“Do you know, Bella,” said Mrs. Trafford, as they sat together at the fire in her dressing-room, “I shall end by half liking him.”

“I have n't got that far, Alice, though I own that I am less in dread of him than I was. His superiority is not so crushing as I feared it might be; and certainly, if he be the Admirable Crichton Mark pretends he is, he takes every possible pains to avoid all display of it.”

“There may be some impertinence in that,” said the other. “Did you remark how he was a week here before he as much as owned he knew anything of music, and listened to our weary little ballads every evening without a word? and last night, out of pure caprice, as it seemed, he sits down, and sings song after song of Verdi's difficult music, with a tenor that reminds one of Mario.”

“And which has quite convinced old Mrs. Maxwell that he is a professional, or, as she called it, 'a singing man.'”

“She would call him a sketching man if she saw the caricature he made of herself in the pony carriage, which he tore up the moment he showed it to me.”

“One thing is clear, Alice,—he means that we should like him; but he is too clever to set about it in any vulgar spirit of captivation.”

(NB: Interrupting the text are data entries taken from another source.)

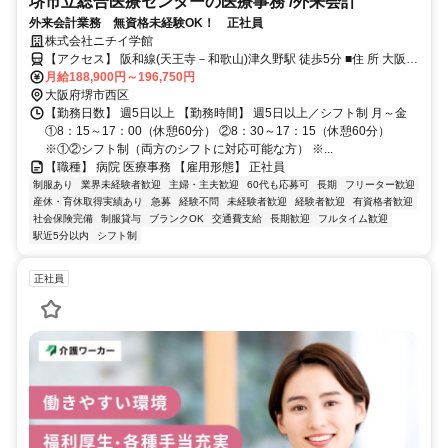
堺市立総合医療センターの医療事務 /外来会計
外来会計業務 無資格未経験OK！ 正社員
株式会社ニチイ学館
【アクセス】 阪和線(天王寺－和歌山)津久野駅 徒歩5分 ■住 所 大阪府
堺市西区 家原寺町1丁1番1号 ■アクセス 阪和線(天王寺－和歌山)津久
月給188,900円～196,750円
野駅 徒歩5分
大阪府堺市西区
【勤務日数】 週5日以上 【勤務時間】 週5日以上／シフト制 月～金
①8：15～17：00（休憩60分） ②8：30～17：15（休憩60分）
※①②シフト制（両方のシフトに対応可能な方） ※...
【職種】 病院 医療事務 【雇用形態】 正社員
制服あり
業界未経験者歓迎
主婦・主夫歓迎
60代も応募可
長期
フリーター歓迎
産休・育休取得実績あり
急募
経験不問
未経験者歓迎
経験者歓迎
有資格者歓迎
社会保険完備
制服貸与
ブランクOK
交通費支給
長期歓迎
フルタイム歓迎
駅近5分以内
シフト制
正社員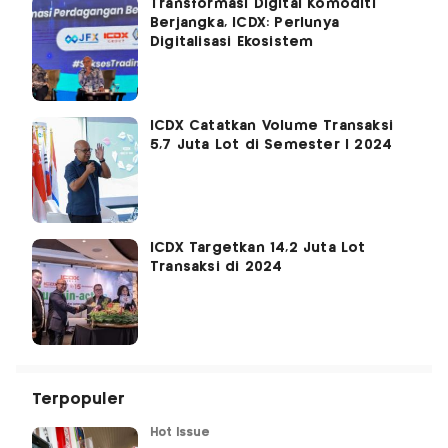
Transformasi Digital Komoditi
Berjangka, ICDX: Perlunya
Digitalisasi Ekosistem
ICDX Catatkan Volume Transaksi
5,7 Juta Lot di Semester I 2024
ICDX Targetkan 14,2 Juta Lot
Transaksi di 2024
Terpopuler
Hot Issue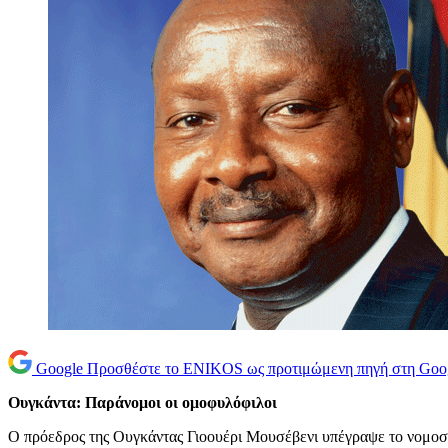
Google
Προσθέστε το ENIKOS ως προτιμώμενη πηγή στη Goo
Ουγκάντα: Παράνομοι οι ομοφυλόφιλοι
Ο πρόεδρος της Ουγκάντας Γιοουέρι Μουσέβενι υπέγραψε το νομοσχ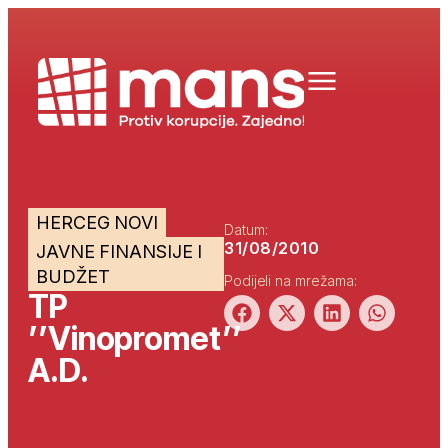
HERCEG NOVI
Datum:
31/08/2010
JAVNE FINANSIJE I
BUDŽET
Podijeli na mrežama:
TP
’’Vinopromet’’
A.D.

“That is, he seeks regard for personal qualities rather more than admiration for his high gifts of intellect. Well, up to this, it is his cleverness that I like.”

“What puzzles me is why he ever came here. He is asked about everywhere, has all manner of great houses open to him, and stores of fine people, of whose intimacy you can see he is proud; and yet he comes down to a dull country place in a dull county; and, stranger than all, he seems to like it.”

“John Hunter says it is debt,” said Mrs. Trafford.

“Mark Fortescue hints that a rich and handsome widow has something to say to it.”